Sometime after the two started walking, Sage turned around and started hiking back toward the car, Bear testified.
“She got too cold,’’ he said. “Her feet were starting to get numb.’’
Sage died of hypothermia and rescuers found her body the next day. Bear, then 12, survived by taking cover in a single-stall restroom at a recreation site.
The youth, who a family member testified has been attending weekly counseling sessions since his sister died, was the prosecution’s final witness.
The defense rested yesterday after examining a handful of witnesses before a jury of eight women and four men in rural Lincoln County. Both sides were expected to present closing arguments today.
Aragon was driving the children to see their mother on Christmas morning when the car hit ice and slid into the snowbank, Bear testified. His father got out of the car and used a small military shovel to free his 1988 Buick Century.
The boy said he decided to set out on his own because he wanted to find help for his father. Sage decided to go with him.
“He said, ‘OK, stay together and don’t go into the fields,’ ’’ Bear testified.

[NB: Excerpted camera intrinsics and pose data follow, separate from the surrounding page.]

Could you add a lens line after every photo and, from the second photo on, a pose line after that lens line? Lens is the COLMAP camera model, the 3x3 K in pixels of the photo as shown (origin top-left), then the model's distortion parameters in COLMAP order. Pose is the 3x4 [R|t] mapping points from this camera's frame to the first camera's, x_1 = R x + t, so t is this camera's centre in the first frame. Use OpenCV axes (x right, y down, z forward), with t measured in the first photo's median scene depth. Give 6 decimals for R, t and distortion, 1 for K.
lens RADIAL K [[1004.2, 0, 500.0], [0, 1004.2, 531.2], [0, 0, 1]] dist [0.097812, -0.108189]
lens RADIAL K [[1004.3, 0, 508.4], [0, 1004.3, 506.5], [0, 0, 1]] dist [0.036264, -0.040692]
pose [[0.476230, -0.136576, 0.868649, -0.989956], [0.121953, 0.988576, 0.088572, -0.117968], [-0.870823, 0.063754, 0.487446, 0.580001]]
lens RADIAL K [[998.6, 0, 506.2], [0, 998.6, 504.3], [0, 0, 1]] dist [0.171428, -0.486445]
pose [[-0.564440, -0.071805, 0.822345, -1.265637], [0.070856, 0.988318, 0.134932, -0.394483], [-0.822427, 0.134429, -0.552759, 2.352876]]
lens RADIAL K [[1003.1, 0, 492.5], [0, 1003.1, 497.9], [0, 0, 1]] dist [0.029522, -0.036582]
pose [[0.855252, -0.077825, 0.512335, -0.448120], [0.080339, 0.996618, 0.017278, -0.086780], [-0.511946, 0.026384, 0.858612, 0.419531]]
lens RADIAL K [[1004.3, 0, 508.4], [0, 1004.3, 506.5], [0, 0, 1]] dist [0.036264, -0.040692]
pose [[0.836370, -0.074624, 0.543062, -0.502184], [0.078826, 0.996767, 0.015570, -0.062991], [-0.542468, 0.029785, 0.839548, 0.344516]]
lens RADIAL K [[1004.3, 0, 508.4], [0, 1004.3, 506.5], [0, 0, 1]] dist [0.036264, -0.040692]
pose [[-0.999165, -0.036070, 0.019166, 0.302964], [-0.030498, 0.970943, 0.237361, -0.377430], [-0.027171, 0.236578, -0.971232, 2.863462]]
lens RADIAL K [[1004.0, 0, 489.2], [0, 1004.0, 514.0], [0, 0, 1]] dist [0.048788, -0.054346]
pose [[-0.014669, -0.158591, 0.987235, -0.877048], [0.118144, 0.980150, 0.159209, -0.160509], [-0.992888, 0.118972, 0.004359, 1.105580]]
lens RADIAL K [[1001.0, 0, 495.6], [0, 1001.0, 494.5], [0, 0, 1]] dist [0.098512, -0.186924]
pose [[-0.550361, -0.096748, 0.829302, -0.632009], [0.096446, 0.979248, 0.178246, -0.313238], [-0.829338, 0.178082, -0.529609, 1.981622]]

After Sage and Bear began walking, Aragon freed his car from the snowdrift and drove back to their home in Jerome. The children’s mother called later to say the children never arrived.
When authorities found the father about 10 that night, he was searching for the children at the site where the car had become stranded. A search and rescue team soon found the youth at a rest area near the highway, more than 4 miles from where the children started walking.
A search dog found Sage’s body the next morning, barely visible under windblown snow. She was wearing a brown down coat, a black shirt, pink pajama pants, and tan snow boots.
Teressa Aragon, a Jerome resident and half sister to the children, was among the witnesses for the defense who testified that Aragon was a good father. Public defender Patrick McMillen argued that the weather didn’t worsen until after the children started walking and that Aragon did not knowingly put Sage and Bear in harm’s way.
Temperatures in the area at the time the girl was missing ranged from 27 degrees above zero to minus 5.